At first glance owning your office looks pretty good appreciating value, stable mortgage, no rent increases. However experts disagree as to the viability of such a venture. Some key considerations include:
1. The length of time you plan to continue your practice.
2. The rental flexibility of changing location or adding space.
3. The financial tax breaks, asset value and independence of ownership.
4. The potential of buying more space than needed in order to lease the additional space for more revenue.
Among the many issues raised by experts, here are some more that seem to be critical to the decision-making process:
1. Is there a need or a value to being located amidst other medical offices? If so, will ownership allow the same proximity as rental?
2. On a productivity side, does your practice have unique space needs that are difficult to find in rentals?
3. Ownership provides location stability crucial to building a practice.
4. Could significant rent increases create a financial hardship for your practice?
5. Purchase of an office or building through a separate corporate structure enables you to separate rental revenue from your practice with potential tax savings. Plus, once a mortgage is paid, your practice can still pay rent to your rental company.

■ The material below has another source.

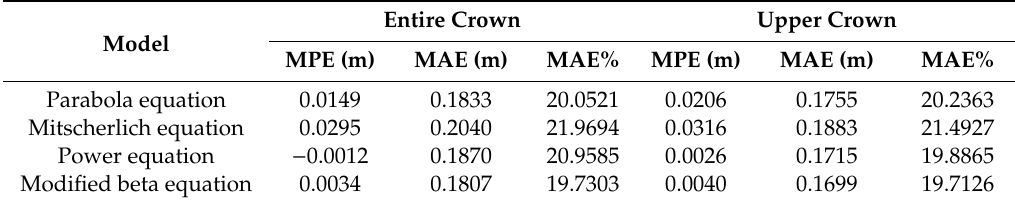
Table 5. Validation results for the four crown profile models.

6. Medical offices and buildings may not be easy to sell at time of retirement, due to the specialized nature of the space.
7. Ownership within a practice "partnership" can cause additional frictions.
8. Ownership entails maintenance responsibility, which many doctors do not want to undertake.
9. Always consider the planned growth of your practice both in space and staff.
10. Accessibility issues for patients.
11. Will ownership restrict other investment opportunities?
Whatever your choice, explore the potential benefits and pitfalls unique to your own situation with your professionals advisors lawyer, accountant, insurance representative as well as your mentors, family and staff.